30 Days of Submission/Being Little

Day One: Does your submission – either what you practice or what you strive for – have a label? Do you view your submission as Taken in Hand, domestic discipline, top/bottom, dominant/submissive, master/slave, owner/pet, or some other description or combination? If you do not use a label, why?

Well I’m female and I’m heterosexual, that’s first and foremost, so I’m seeking a male partner in any and all of my romantic relationships.  I’m a submissive, but that term submissive encompasses so many things within BDSDM, that it’s not enough, so I don’t leave it at that when defining myself.  I mean, it’s certainly different to be a sub than to be a Domme, and please be advised that I do NOT switch, I’m only a bottom.  I’d say “to narrow it down” I’m a Little, but even that doesn’t really narrow it down, because there’s all kinds of Littles, as I’ve come to find out from going to munches and play parties.  There’s ABDL-types, there are those who identiry as toddler or preschool aged, or as five or six or around that age range.  Then there’s me, I’m what I call a Middle (although I prefer the term Lolita), and if you’ve read the novel Lolita or seen the film by the same title, you might have somewhat of an idea what a Middle is.  When I’m in Middle space (and yes, Middle space is a thing, if Little space is a thing, then Middle space is one too) I’m kind of a perpetual fifteen year old.  I love to play my music loud (and it’s 90’s music, the same stuff I was listening to when I really WAS 15), I love fashion, clothes, makeup, my hair, smoking cigarettes and hoping none of the “adults” in my life find out, spending way too much money at lunch with my friends when I only have so much money & that’s got to last me the week (and I have to buy cigarettes, get my nails done, and various other expenses, all because I budget like a teenager), swearing when I don’t get my way, lusting after older men because they’re gorgeous, having a stack of magazines as high as my hip in a corner of my room (and I’m  gonna read them, I swear, I won’t just leave them there till kingdom come like my mother thinks I will), wondering if that’s a zit on my chin…you get the idea.

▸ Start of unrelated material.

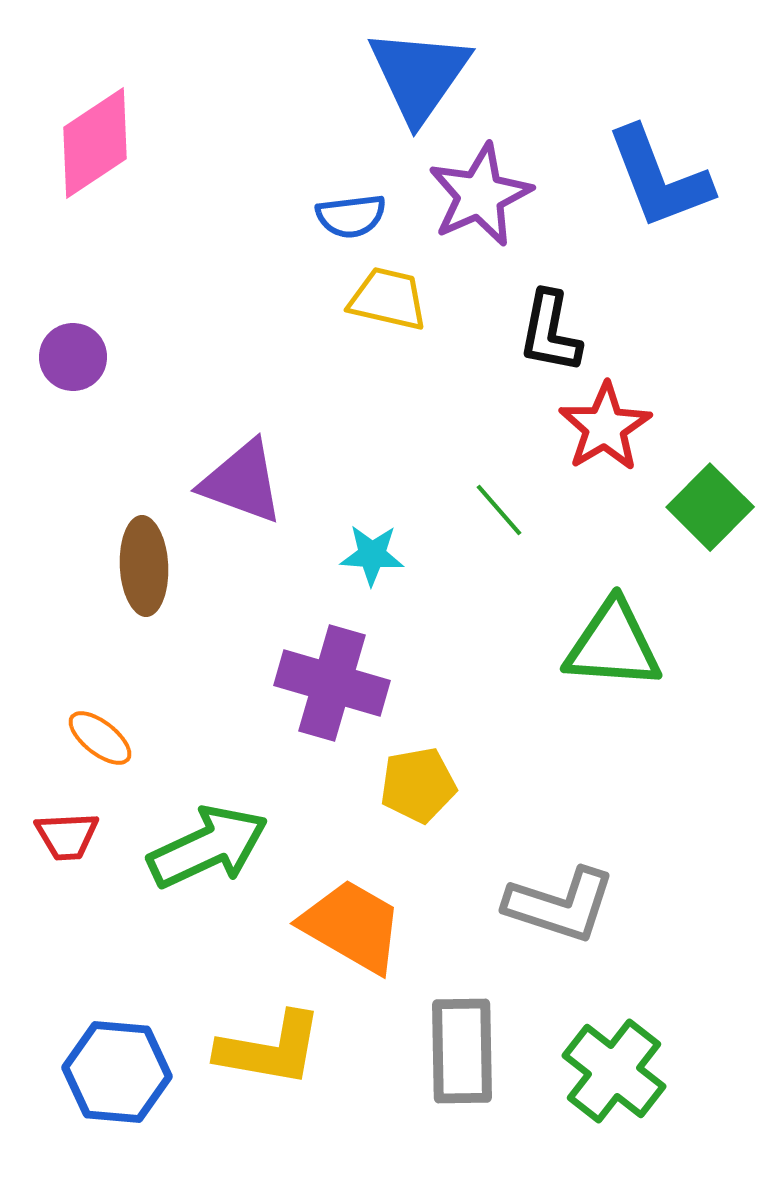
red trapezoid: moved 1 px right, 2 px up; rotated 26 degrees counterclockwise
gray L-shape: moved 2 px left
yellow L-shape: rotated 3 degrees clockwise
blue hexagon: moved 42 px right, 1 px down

I’m presently single, but ideally, I want to be owned/adopted by a strong, loving Daddy Dom.  I don’t want to adult…things like balancing the checkbook, mowing the lawn, planning elaborate vacations, remembering where my passport is at any given moment, do not appeal to me.  And I freely admit that these things do not appeal to me.  I need spankings (maintenance spankings, therapy spankings, sexy spankings), I’m enough of a masochist to be into the flogger, the crop, and YES, even the cane.  Breathplay excites me, as does anal penetration.  But knifeplay and fireplay scare the shit out of me and I don’t consent to those.  What I want isn’t 100%  S & M, but it’s not all D/s either.  I don’t think it should have to fit neatly into any one category.